Given the familiar history of house architecture since the primitive hut, it seems surprising that innovation and delight are still possible, but indeed they are. This is partly because locations may offer unique opportunities (many of Webb’s examples are on beautiful sites well away from urban context), and partly because of developments in technology and materials, which are allowing architects to play with fresh approaches, or simply to be more playful. In virtually every case, you would be interested in seeing the finished product, though that is rarely possible in the case of living architects, whose motive for creating personal dwellings is not least to provide privacy, not a public spectacle. For most of the public, experiencing these private worlds can only be done at one remove, through the book or sometimes the TV programme – unless the architect is dead, in which case you may be able to visit.

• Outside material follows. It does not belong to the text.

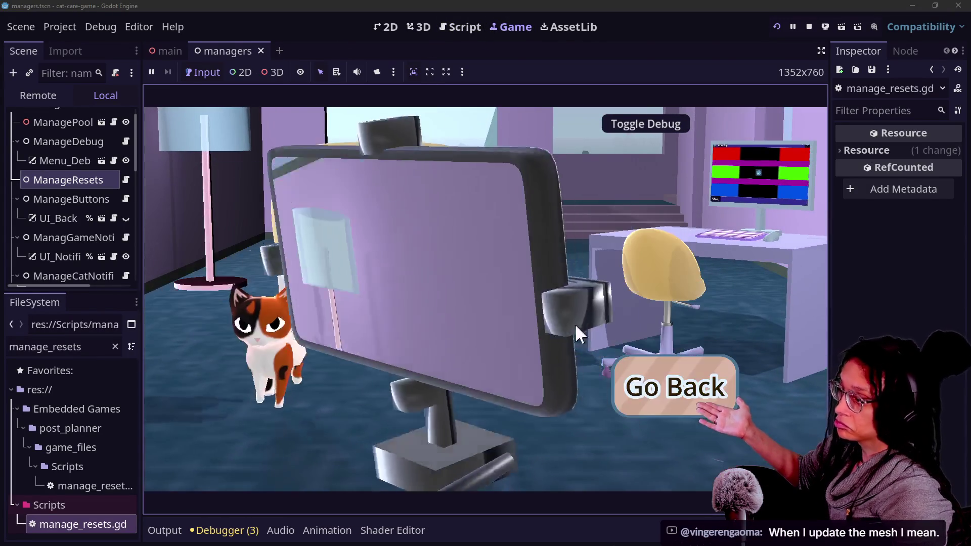
pyautogui.click(627, 380)
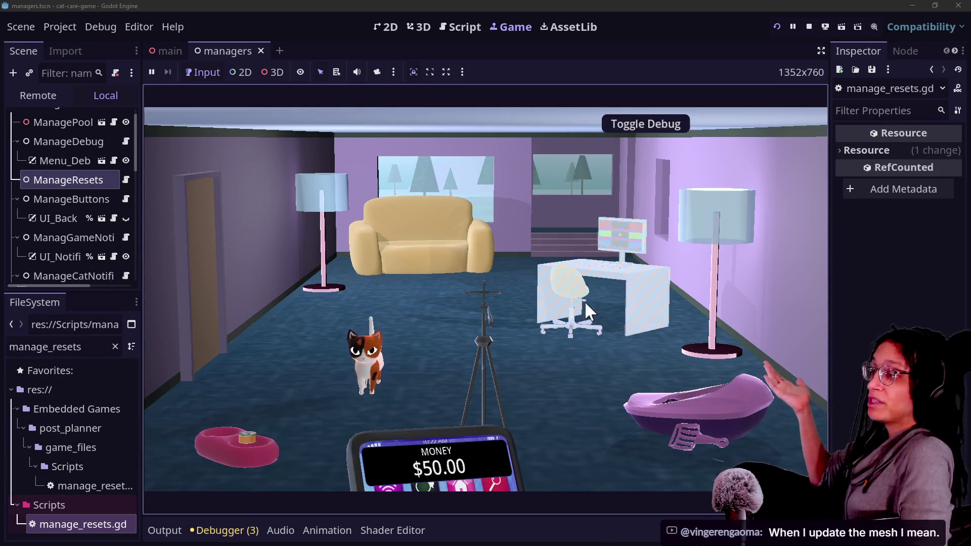
pyautogui.click(657, 387)
pyautogui.click(746, 268)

The most obvious example of this is John Soane’s house, that peculiar London miracle, which acts as a magnet for any visiting architect, reinforced by its contents, lovingly preserved and enhanced by directors and curators – an unparalleled exercise in cultural education. There is nothing like it. But then there are houses that are unique in very different ways, sometimes designed for themselves, sometimes by (or for) others. Take the three huts in separate locations, reproduced at 88 per cent scale for a current exhibition in the Prada Foundation, Venice: they were used by three giants of 20th-century philosophy, Adorno, Heidegger and Wittgenstein, for the same purposes – thinking and writing. (Britain’s former prime minister, David Cameron, has a shepherd’s hut in his garden, used for similar – if less elevated – purposes).
Of all the houses I have visited, a few stand out. Rudolf Schindler’s Los Angeles lightweight structure, built in 1922, is still an extraordinary experience. So too Frank Lloyd Wright’s Robie House in Chicago (1910). But the almost mesmerising effect of Mies van der Rohe’s Farnsworth House (1951) put even these two slightly in the shade. This was partly because the evening before my visit, I had been given dinner in a Lake Shore Drive apartment: far from that wonderful experience acting as a vaccination against what was to follow, it simply increased the appetite for the house itself. I was with three other people on a study tour, and when we entered the home, we stood in awed silence, the experience exceeding expectation. More recently, houses in Singapore and Australia have rarely failed to impress; in the UK I much enjoyed recently seeing Richard Horden’s house for his parents, built in Poole in 1973 when he was a 26-year-old student at the Architectural Association. Visits to the Burton House in London, by Richard Burton of ABK, have always been a reminder of the way in which space, sequence, volume, furniture and landscape can combine in a completely satisfactory way, not least because you feel, to use a rather unfashionable word, comfortable. The long gestation, from 1986 to 2002, may be part of the reason.
As this awards issue shows, the house can have a social programme as well as (or perhaps despite) its domestic connotations, but at its root it is about shelter with varying degrees of comfort, amenity and scale. It is still an experimental ground for the profession.